Paper 1 has higher potential impact: it introduces a general, mechanistic framework (agent “aging”) and a longitudinal benchmark (AgingBench) applicable to many deployed agent systems beyond web search, directly targeting reliability over time—a key real-world deployment bottleneck. Its taxonomy (compression/interference/revision/maintenance aging) plus diagnostic tooling (temporal dependency graphs, counterfactual probes) suggests actionable, stage-targeted repairs, indicating strong methodological contribution and broad relevance across memory-augmented agents, continual operation, and MLOps. Paper 2 is timely and useful but narrower (search/browsing) and primarily benchmark-refresh oriented.

vs. Can LLMs Introspect? A Reality Check

gemini-3.15/28/2026

While both papers critically evaluate current LLM capabilities, Paper 2 introduces a novel benchmark (LiveBrowseComp) that addresses a critical flaw in how search agents are evaluated. Given the immense current focus on RAG and autonomous web agents, a rigorous dataset to separate intrinsic knowledge from actual search capabilities offers immediate, highly practical utility for researchers. This benchmark is likely to see broader adoption and citation than the more theoretical cognitive arguments presented in Paper 1.

vs. Let Relations Speak: An End-to-End LLM-GNN Soft Prompt Framework for Fraud Detection

claude-opus-4.65/28/2026

LiveBrowseComp addresses a fundamental evaluation flaw in LLM-based search agents—revealing that agents verify intrinsic knowledge rather than genuinely searching. This insight has broad implications for the entire LLM evaluation community, challenging assumptions underlying popular benchmarks. The paper introduces a principled, reproducible benchmark with a clear methodology (temporal filtering, recency constraints) that can reshape how search-augmented LLMs are evaluated. Paper 1 contributes incrementally to fraud detection with a soft-prompt LLM-GNN framework, but operates in a narrower domain with less paradigm-shifting potential.

vs. Benchmarking AI for low-resource contexts: Thinking beyond leaderboards

gpt-5.25/28/2026

Paper 1 is more likely to have higher scientific impact due to a concrete, novel diagnostic framing (Intrinsic Knowledge Dependence) backed by quantitative experiments, and a new benchmark (LiveBrowseComp) that directly addresses a timely evaluation failure mode in LLM search/RAG agents. It provides an immediately usable dataset and shows rank-order reversals, which can reshape how the field evaluates “web-enabled” agents. Paper 2 is important and broad, especially for deployment ethics and policy, but is primarily a conceptual/reporting framework with less methodological novelty and fewer empirically testable artifacts.

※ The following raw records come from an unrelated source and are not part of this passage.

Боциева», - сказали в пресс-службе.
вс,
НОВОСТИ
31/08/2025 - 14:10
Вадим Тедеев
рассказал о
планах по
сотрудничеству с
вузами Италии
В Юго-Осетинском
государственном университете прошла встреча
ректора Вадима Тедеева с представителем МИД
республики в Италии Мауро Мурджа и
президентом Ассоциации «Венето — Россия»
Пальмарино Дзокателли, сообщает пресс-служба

vs. Multi-Stakeholder LLM Alignment: Decomposing Estimation from Aggregation

gpt-5.25/28/2026

Paper 1 likely has higher impact: it introduces a new benchmark (LiveBrowseComp) addressing a timely and widely relevant failure mode in LLM search agents (intrinsic-knowledge verification vs evidence-driven search), with clear diagnostics and actionable evaluation implications. Benchmarks tend to shape research directions and provide durable infrastructure used across labs and products. Its applications span retrieval-augmented generation, agentic systems, and evaluation methodology. Paper 2 presents a valuable conceptual decomposition for multi-stakeholder alignment, but appears narrower in immediate ecosystem leverage without a comparable community-wide artifact or demonstrated broad downstream adoption vector.